In an earlier post, I spoke of how some of the professors in the computer science department really didn't think that TAs mattered for the course they were teaching. I had hoped to bracket the truth of that claim for the purposes of that post (not that I really succeeded at that), but here I'd like to discuss it.
I'm sure it's not true. My own belief now is that TA quality absolutely, positively, can matter in college courses. This is true in math courses, computer science courses, physics courses, etc. I'm sure it's true in the humanities as well.
Now, for a while as a TA I thought the profs were right, that it didn't matter, because I didn't see any TAs whose students significantly outperformed others. But I went on to lecture that very same intro sequence course, and had 6 of my own TAs. My results looked very different: one TA's students were better than the rest, and two were markedly worse. Those TAs were outliers--and those outliers had effects.
After that, I began to believe again, and I began to improve my own TAing ability in other courses, until it became clear I could, in fact, remediate students, and if I could, then so could others.
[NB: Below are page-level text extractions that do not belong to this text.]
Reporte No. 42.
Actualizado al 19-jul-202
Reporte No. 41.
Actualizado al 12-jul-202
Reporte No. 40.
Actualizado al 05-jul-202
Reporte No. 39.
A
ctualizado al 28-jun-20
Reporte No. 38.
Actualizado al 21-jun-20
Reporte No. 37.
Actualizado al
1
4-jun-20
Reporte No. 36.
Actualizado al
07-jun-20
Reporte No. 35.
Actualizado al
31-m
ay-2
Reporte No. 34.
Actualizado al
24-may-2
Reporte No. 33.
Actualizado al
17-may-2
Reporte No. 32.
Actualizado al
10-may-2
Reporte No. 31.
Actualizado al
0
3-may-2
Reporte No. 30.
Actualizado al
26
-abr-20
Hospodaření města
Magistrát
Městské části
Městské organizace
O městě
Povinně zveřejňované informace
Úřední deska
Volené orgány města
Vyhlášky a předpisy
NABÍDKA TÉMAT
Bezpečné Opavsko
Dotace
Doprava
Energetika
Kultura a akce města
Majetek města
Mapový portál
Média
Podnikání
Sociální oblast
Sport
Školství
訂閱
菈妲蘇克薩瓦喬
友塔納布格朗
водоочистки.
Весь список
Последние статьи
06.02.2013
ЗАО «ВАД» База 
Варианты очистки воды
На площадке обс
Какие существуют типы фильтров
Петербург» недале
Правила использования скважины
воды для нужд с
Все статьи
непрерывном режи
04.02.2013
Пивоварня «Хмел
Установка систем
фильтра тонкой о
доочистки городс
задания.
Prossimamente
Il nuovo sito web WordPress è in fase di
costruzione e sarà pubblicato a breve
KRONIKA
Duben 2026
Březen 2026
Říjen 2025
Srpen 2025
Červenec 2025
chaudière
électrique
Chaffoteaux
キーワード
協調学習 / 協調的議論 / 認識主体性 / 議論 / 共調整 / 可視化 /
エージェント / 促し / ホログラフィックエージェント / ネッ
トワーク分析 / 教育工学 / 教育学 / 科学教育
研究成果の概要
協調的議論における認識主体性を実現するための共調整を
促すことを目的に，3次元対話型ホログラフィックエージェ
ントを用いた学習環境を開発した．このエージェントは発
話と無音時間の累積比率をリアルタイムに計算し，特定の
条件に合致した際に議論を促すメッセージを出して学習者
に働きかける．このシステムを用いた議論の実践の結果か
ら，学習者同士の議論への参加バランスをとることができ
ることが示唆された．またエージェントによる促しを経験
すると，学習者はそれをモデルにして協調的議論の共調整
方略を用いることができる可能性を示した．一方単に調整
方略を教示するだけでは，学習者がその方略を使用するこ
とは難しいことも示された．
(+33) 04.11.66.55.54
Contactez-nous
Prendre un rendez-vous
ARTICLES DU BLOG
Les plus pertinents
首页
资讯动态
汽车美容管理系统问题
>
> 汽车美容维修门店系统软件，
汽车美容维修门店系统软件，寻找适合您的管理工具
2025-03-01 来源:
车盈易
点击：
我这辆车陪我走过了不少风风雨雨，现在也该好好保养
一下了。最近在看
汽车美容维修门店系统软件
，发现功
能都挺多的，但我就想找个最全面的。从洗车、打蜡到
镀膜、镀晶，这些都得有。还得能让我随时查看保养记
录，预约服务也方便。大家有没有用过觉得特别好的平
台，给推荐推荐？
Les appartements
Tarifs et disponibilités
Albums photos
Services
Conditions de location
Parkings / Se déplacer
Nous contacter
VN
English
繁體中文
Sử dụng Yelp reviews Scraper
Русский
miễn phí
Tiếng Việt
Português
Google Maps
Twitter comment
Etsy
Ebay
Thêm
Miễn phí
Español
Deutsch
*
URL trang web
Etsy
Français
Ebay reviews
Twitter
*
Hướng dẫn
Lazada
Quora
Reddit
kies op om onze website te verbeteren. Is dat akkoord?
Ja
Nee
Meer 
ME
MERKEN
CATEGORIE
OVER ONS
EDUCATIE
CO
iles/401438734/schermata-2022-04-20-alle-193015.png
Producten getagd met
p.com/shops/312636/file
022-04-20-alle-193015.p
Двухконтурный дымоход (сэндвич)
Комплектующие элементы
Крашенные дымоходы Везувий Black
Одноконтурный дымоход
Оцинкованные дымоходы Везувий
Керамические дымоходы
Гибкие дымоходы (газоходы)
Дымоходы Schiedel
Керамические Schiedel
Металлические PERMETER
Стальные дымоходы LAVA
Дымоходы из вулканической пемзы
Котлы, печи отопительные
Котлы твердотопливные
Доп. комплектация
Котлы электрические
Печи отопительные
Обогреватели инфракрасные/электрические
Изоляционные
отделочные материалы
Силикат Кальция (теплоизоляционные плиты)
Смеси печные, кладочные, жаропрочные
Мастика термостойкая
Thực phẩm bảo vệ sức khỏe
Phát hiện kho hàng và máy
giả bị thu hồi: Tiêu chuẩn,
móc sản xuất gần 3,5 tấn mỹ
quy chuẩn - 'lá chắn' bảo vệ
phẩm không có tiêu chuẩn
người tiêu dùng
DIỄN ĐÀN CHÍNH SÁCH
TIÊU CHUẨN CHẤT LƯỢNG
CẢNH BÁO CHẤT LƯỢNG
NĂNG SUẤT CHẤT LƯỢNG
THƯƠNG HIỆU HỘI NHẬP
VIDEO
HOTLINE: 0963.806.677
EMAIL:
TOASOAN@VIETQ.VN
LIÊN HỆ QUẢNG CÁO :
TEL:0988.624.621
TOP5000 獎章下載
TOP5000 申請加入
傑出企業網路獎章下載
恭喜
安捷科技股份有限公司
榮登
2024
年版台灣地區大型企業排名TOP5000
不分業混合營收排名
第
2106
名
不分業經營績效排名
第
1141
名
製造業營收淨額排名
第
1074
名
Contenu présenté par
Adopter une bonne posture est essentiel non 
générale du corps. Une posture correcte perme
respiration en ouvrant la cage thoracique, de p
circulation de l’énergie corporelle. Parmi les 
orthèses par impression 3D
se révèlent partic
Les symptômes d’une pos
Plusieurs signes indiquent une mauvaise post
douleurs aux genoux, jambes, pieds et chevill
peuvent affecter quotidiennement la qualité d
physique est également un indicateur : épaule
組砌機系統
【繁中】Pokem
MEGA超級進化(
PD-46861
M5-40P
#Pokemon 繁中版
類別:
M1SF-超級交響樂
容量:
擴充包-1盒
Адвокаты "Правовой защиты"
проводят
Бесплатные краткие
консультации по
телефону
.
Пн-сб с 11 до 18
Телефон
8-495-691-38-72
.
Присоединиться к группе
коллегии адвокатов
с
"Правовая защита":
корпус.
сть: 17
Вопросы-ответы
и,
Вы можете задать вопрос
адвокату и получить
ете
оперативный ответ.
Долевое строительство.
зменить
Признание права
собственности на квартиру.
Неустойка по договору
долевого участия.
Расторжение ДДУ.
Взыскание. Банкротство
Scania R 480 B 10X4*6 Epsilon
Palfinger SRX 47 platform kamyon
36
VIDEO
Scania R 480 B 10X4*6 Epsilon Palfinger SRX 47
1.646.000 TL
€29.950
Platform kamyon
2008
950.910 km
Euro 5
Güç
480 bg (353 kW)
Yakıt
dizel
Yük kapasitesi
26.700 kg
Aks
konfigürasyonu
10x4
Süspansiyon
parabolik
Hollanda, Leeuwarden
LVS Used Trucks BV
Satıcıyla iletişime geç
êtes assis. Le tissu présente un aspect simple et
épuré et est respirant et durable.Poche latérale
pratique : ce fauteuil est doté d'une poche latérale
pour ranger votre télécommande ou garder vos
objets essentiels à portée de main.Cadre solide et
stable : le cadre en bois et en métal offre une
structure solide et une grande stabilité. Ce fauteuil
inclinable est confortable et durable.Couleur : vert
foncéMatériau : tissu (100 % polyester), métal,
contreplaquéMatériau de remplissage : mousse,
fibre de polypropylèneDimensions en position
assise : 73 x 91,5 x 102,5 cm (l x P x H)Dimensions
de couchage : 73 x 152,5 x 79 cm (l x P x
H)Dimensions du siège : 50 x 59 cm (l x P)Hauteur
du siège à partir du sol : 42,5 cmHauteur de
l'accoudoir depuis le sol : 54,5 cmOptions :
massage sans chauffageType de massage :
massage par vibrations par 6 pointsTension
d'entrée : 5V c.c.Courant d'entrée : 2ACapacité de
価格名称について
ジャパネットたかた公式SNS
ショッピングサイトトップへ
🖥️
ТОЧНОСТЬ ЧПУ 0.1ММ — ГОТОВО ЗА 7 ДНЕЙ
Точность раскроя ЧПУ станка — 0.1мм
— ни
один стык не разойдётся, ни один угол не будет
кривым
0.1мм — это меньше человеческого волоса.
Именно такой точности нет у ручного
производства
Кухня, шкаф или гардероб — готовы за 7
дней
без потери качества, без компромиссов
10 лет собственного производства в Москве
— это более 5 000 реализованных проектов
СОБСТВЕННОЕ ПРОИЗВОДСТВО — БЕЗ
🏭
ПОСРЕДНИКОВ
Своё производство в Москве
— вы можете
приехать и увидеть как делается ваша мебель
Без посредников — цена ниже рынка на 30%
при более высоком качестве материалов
In one course, I was able to pull up grades of students who were in danger of flunking through my hard work and theirs on at least half a dozen occasions. This wasn't about motivation: it was about reteaching the material differently, and starting with tiny, baby, solvable problems until class level problems were clear. I was no extraordinarily gifted teacher. I was simply a student who had almost flunked the same course as an undergrad, and I understood what was wrong with the presentation after I had remediated myself in it years later.
So why did the profs think that TAing didn't matter?
TAs were basically given no guidance. What guidance they had was at the discretion of the prof, and most profs felt that since TAing didn't really matter, then there was no point in structuring or teaching the TAs. So they were just told what the weekly material was, and expected to fill an hour of section. They weren't even expected to attend the course. So, the TAs weren't taught how to teach the material at all. Self fulfilling prophecy. So "how well or how poorly you teach" was really a misnomer in the first place: most didn't teach well or poorly; probably, they didn't actually teach at all.
Next, neither the students nor the TAs had any idea what they did not know. Of course the students don't know what they don't know, so they don't know they need remediation. But neither do the TAs: they did well enough to get into grad school, or get a good grade in the course, and that's that when it comes to examining their knowledge base. Students in section seldom speak up to stump a TA; there's nothing good that comes of that, so TAs aren't challenged on the material. Even if they know the material, that doesn't correspond to having the skills to remediate the students. At best, they attempt minorly to remediate those who say "I'm deficient HERE". How many students can do that?
But the outcome, that another generation of soon-to-be-profs believes that teaching doesn't matter, is huge.
From my perspective, this attitude in college courses--not just in ed school, but in college at all, is another big source of this hard-to-break-myth that teaching doesn't work, can't remediate, can't "get out what God didn't put in", so to speak.
It means even college educated parents don't believe teaching matters--because they didn't see teaching matter for them. It means the talented members of their fields don't think remediation works, so they don't bother to do it. And it means that even before teachers enter ed school, they've already been primed by a system that told them teaching didn't matter.
University attitudes trickle down, and not just through ed school.